▸ Task requirements
Could you reproduce the lines below from the one with "We can use a" through the one with "2. Keep iterating until the queue is empty."? Keep both ends and add nothing.

▸ Records shown

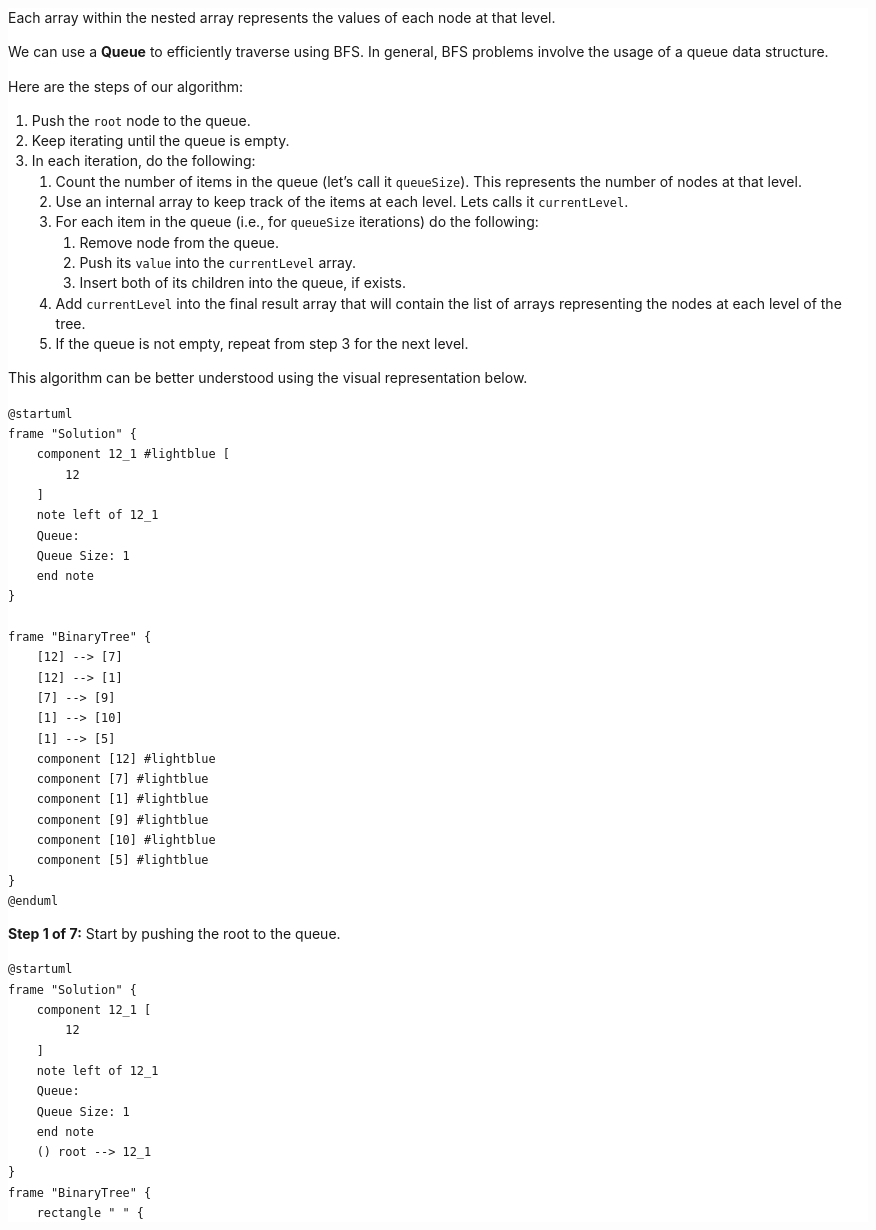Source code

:Each array within the nested array represents the values of each node at that level.

We can use a **Queue** to efficiently traverse using BFS. In general, BFS problems involve the usage of a queue data structure.

Here are the steps of our algorithm:

1. Push the `root` node to the queue.
2. Keep iterating until the queue is empty.
3. In each iteration, do the following:
   1. Count the number of items in the queue (let’s call it `queueSize`). This represents the number of nodes at that level.
   2. Use an internal array to keep track of the items at each level. Lets calls it `currentLevel`.
   3. For each item in the queue (i.e., for `queueSize` iterations) do the following:
      1. Remove node from the queue.
      2. Push its `value` into the `currentLevel` array.
      3. Insert both of its children into the queue, if exists.
   4. Add `currentLevel` into the final result array that will contain the list of arrays representing the nodes at each level of the tree.
   5. If the queue is not empty, repeat from step 3 for the next level.

This algorithm can be better understood using the visual representation below.

```plantuml
@startuml
frame "Solution" {
    component 12_1 #lightblue [
        12
    ]
    note left of 12_1
    Queue:
    Queue Size: 1
    end note
}

frame "BinaryTree" {
    [12] --> [7]
    [12] --> [1]
    [7] --> [9]
    [1] --> [10]
    [1] --> [5]
    component [12] #lightblue
    component [7] #lightblue
    component [1] #lightblue
    component [9] #lightblue
    component [10] #lightblue
    component [5] #lightblue
}
@enduml
```

**Step 1 of 7:** Start by pushing the root to the queue.

```plantuml
@startuml
frame "Solution" {
    component 12_1 [
        12
    ]
    note left of 12_1
    Queue:
    Queue Size: 1
    end note
    () root --> 12_1
}
frame "BinaryTree" {
    rectangle " " {
```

▸ Written solution
We can use a **Queue** to efficiently traverse using BFS. In general, BFS problems involve the usage of a queue data structure.

Here are the steps of our algorithm:

1. Push the `root` node to the queue.
2. Keep iterating until the queue is empty.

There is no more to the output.